What is being asked. Continue the sample essay on Thomas's poem about patriotism from where it stops.

Source excerpt.
######

In your answer, explore the effects of language, imagery and verse form, and consider how this poem relates to other poems by Thomas that you have studied.

Key:  close analysis is in bold;           comparative comments are in italics

In this poem Thomas seems to be continuing a debate – or argument even – with a more conventionally patriotic person (perhaps based on his own father) and trying to define his own view of patriotism and why he might join up to fight in WW1.The single block stanza suggests a dense or intense passage of speech. Though there are some vivid images included, this is an unusual poem for Thomas as it is argumentative rather than descriptive. Although it contains some of his characteristic uncertainties (as seen, for example, about memory in ‘Old Man’ for example), it does end with what seems to be a strong affirmation of patriotism: “God save England”. This love of England and its history is very typical of Thomas as in poems like ‘Words’ and the lovingly portrayed rural English landscape of ‘As the team’s head brass’.

######

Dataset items

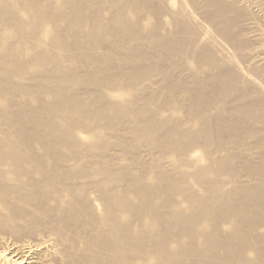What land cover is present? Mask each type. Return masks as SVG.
Masks as SVG:
<instances>
[{
  "label": "bare ground",
  "instance_id": "1",
  "mask_svg": "<svg viewBox=\"0 0 264 264\" xmlns=\"http://www.w3.org/2000/svg\"><path fill=\"white\" fill-rule=\"evenodd\" d=\"M0 264H264V0H0Z\"/></svg>",
  "mask_w": 264,
  "mask_h": 264
}]
</instances>
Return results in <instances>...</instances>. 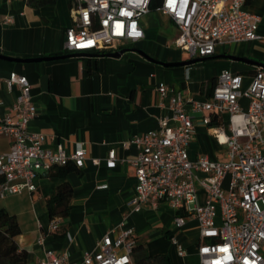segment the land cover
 Here are the masks:
<instances>
[{
	"label": "crops",
	"instance_id": "1",
	"mask_svg": "<svg viewBox=\"0 0 264 264\" xmlns=\"http://www.w3.org/2000/svg\"><path fill=\"white\" fill-rule=\"evenodd\" d=\"M72 6L73 0H0L1 54L15 58L69 55L33 62L0 58V77L16 71L31 84L37 114L29 128L43 132L48 147L60 144L71 152L77 143H82L86 151L82 167L65 177L53 174V169L40 171L34 179L35 191L24 190L0 204L19 222L21 233L16 240L27 251L26 264L38 263L46 249L65 252L70 261L82 264L84 252L95 251L97 241L107 231L114 229L118 233L122 222L124 227L134 229L135 244L151 256L149 264H198L200 235L196 219L187 217L181 227H175V211L165 202L156 208L146 203L140 211H131L127 203L134 194L136 177L126 160L138 150L134 145L125 147L123 142L156 129L158 118L170 114L169 97L163 99L164 107L159 105V83L204 100L211 95L208 93L223 69L242 74L244 85L251 81L260 67L225 55L264 63V0H246L243 7L259 16L258 39L218 44L215 53L201 61L168 66L161 62L192 58L174 45L179 30L158 8L140 17L143 38L122 44L120 48L129 49L120 56H109L106 49L74 52L65 47V32L73 22ZM8 16L13 17L11 23H5ZM17 93L16 87L8 91L0 82L2 113ZM240 101L243 105L248 102L246 98ZM185 107L195 125L189 157L206 155L211 160H223L228 114L211 115L216 120L206 124L203 117L209 113L193 111L189 104ZM111 148L115 149L114 166L106 161ZM9 149V138L0 136V153ZM63 182L72 187L69 212L59 218L58 229L51 230L48 198L52 189ZM199 196L204 201L203 191ZM39 237L43 238L42 244ZM172 237L183 246L185 255L177 253Z\"/></svg>",
	"mask_w": 264,
	"mask_h": 264
},
{
	"label": "built area",
	"instance_id": "2",
	"mask_svg": "<svg viewBox=\"0 0 264 264\" xmlns=\"http://www.w3.org/2000/svg\"><path fill=\"white\" fill-rule=\"evenodd\" d=\"M27 1V0H25ZM246 0H161L157 7L175 23L179 34L174 45L190 58H206L218 44L259 38V16L245 10ZM151 0H73V22L65 32V47L74 52L120 49L126 42L144 37L140 17L148 13ZM12 16L5 19L11 23ZM8 91L17 88L14 101L2 113L0 136L10 140V149L0 153V199L7 194L36 190L34 179L40 171L73 164L83 166L86 151L82 143L67 152L62 145L48 147L46 135L29 128L37 114L31 84L24 74L11 71L0 77ZM159 105L169 97L170 114L158 118L156 129L133 135L123 142L134 145L137 154L126 161L133 167L136 184L128 200L131 211L146 203L156 208L165 202L175 211L174 226L187 217L197 220L200 240L198 264H264V69L258 68L244 85L242 74L223 69L211 95L196 100L164 83L157 86ZM248 100L246 107L241 99ZM211 115L228 114L224 134L225 158L211 160L206 155L190 158L188 148L195 133L193 117L185 105ZM115 149L107 155V165L116 163ZM98 163V159H93ZM205 194L204 201L199 193ZM59 218L51 221L58 229ZM179 255L185 249L172 237ZM43 243V238H38ZM136 233L120 224L107 231L95 251H85L82 264H134L132 249ZM36 264H76L67 253L44 251Z\"/></svg>",
	"mask_w": 264,
	"mask_h": 264
},
{
	"label": "trees",
	"instance_id": "3",
	"mask_svg": "<svg viewBox=\"0 0 264 264\" xmlns=\"http://www.w3.org/2000/svg\"><path fill=\"white\" fill-rule=\"evenodd\" d=\"M29 1V0H28ZM53 0H39V3H46ZM161 0H151L150 8H157ZM215 85V84H214ZM214 87V86H213ZM212 89L208 95L212 93ZM214 117L212 121L214 122ZM77 168L73 164L55 167V175L65 177L70 171ZM72 196V187L68 182H63L53 188L48 198V212L51 219L62 218L69 212V201ZM21 233L19 222L14 214H11L4 207H0V264H26L27 251L19 246L16 237ZM134 264H149L150 258L140 246L134 245L132 249ZM155 258L163 259L162 256ZM170 264V263H168Z\"/></svg>",
	"mask_w": 264,
	"mask_h": 264
},
{
	"label": "water",
	"instance_id": "4",
	"mask_svg": "<svg viewBox=\"0 0 264 264\" xmlns=\"http://www.w3.org/2000/svg\"><path fill=\"white\" fill-rule=\"evenodd\" d=\"M129 48H120L116 51L113 52H108L106 53V55L109 56H120L122 53H124L125 51H127ZM78 54V53H76ZM80 54V53H79ZM69 55H57V56H45V57H35V58H15V57H10V56H6L0 53V58L1 59H5L8 61H15V62H33V61H41V60H54V59H59V58H64L67 57ZM231 59H235V60H241V61H245V62H250V63H254L256 64L258 67L264 69V63L262 62H258V61H254L253 59L250 58H246V57H239V56H233V55H225ZM204 58H192L190 60L187 61H181V62H170V63H163L161 62V64L163 65H184V64H190V63H195L197 61H201Z\"/></svg>",
	"mask_w": 264,
	"mask_h": 264
},
{
	"label": "rangeland",
	"instance_id": "5",
	"mask_svg": "<svg viewBox=\"0 0 264 264\" xmlns=\"http://www.w3.org/2000/svg\"><path fill=\"white\" fill-rule=\"evenodd\" d=\"M243 106L246 107V104H244ZM11 195H15V194H7L4 198H1V199H0V204H1L4 200H6L7 198L11 197Z\"/></svg>",
	"mask_w": 264,
	"mask_h": 264
}]
</instances>
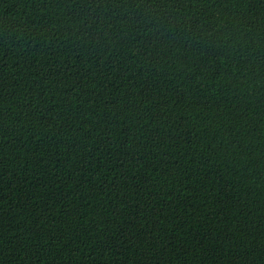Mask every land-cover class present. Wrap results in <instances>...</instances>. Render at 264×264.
I'll return each mask as SVG.
<instances>
[{
	"label": "trees",
	"instance_id": "obj_1",
	"mask_svg": "<svg viewBox=\"0 0 264 264\" xmlns=\"http://www.w3.org/2000/svg\"><path fill=\"white\" fill-rule=\"evenodd\" d=\"M0 264H264V0H0Z\"/></svg>",
	"mask_w": 264,
	"mask_h": 264
}]
</instances>
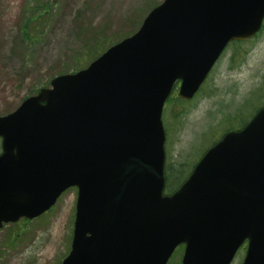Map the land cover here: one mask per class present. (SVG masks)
<instances>
[{"label": "water", "instance_id": "1", "mask_svg": "<svg viewBox=\"0 0 264 264\" xmlns=\"http://www.w3.org/2000/svg\"><path fill=\"white\" fill-rule=\"evenodd\" d=\"M264 0H163L131 36L0 116V229L76 188L61 264H264V106L227 131L171 194L164 104L191 100L231 41L251 39Z\"/></svg>", "mask_w": 264, "mask_h": 264}, {"label": "rangeland", "instance_id": "2", "mask_svg": "<svg viewBox=\"0 0 264 264\" xmlns=\"http://www.w3.org/2000/svg\"><path fill=\"white\" fill-rule=\"evenodd\" d=\"M162 1L0 0V116L54 77L84 68L79 59L91 47L104 51L134 34ZM263 104L264 21L254 38L227 46L192 100L183 102L174 91L164 105L165 167L175 176L171 188L222 133L239 128ZM75 203L76 189L70 188L38 218L5 224L0 264H60L70 249ZM181 255L179 247L167 264H180ZM242 259L238 250L231 264Z\"/></svg>", "mask_w": 264, "mask_h": 264}, {"label": "trees", "instance_id": "3", "mask_svg": "<svg viewBox=\"0 0 264 264\" xmlns=\"http://www.w3.org/2000/svg\"><path fill=\"white\" fill-rule=\"evenodd\" d=\"M90 51H89V55L87 54L86 55V58H82V57H80V59L79 60H84V66L86 65V63H88L89 61H90V56H92V58L91 59H94L95 57H97L103 50L102 49H98V48H96V49H94L93 47H91V49H89ZM94 57V58H93ZM81 62V61H80ZM84 66H80V67H84ZM170 100V99H169ZM169 102V101H168ZM246 122H243V124H241V126L242 125H244ZM165 176H166V189H167V187H169L170 188V186H171V184H172V181H173V179H175V176H172V174L170 173V171H169V169H166V171H165ZM173 189V188H172Z\"/></svg>", "mask_w": 264, "mask_h": 264}, {"label": "flooded vegetation", "instance_id": "4", "mask_svg": "<svg viewBox=\"0 0 264 264\" xmlns=\"http://www.w3.org/2000/svg\"><path fill=\"white\" fill-rule=\"evenodd\" d=\"M239 250H242V251L245 252V244H243V245L239 248Z\"/></svg>", "mask_w": 264, "mask_h": 264}]
</instances>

######

Task response.
The opening couple of lines contain a bold reply, suggesting a discussion is already underway. Thomas denies that the issue of patriotism can be easily resolved (even by “politicians and philosophers” – probably jingoists and pacifists respectively) because the rights and wrongs of it are not “petty”. This adjective with its plosive first sound conveys something of the anger that Thomas feels. He provocatively declares, “I hate not Germans”, the delaying of the “not” giving extra emphasis and the clashing ‘t’ sounds of “hate” and “not” again suggesting the anger, even aggression of the debate. Lines 3 and 4 make use of contrasting terms (Germans/Englishmen; hate/love) to make the point that the narrator will not simply obey the conventions or propaganda of “newspapers” of the times. Lines 5 and 6 repeat this contrasting device (hate/love) and hyperbolically and dramatically declare that his hate of a “patriot” makes his “hatred” of the Kaiser (the German leader) “love true”. This is evidently exaggeration as he goes on to describe the Kaiser metaphorically as “a kind of god . . . banging a gong”. This metaphor gives the Kaiser the powers of a god but he is portrayed as using them merely to create irritation and noise in the onomatopoeic, consonantal phrase “banging a gong”. The Kaiser’s actions seem pointless.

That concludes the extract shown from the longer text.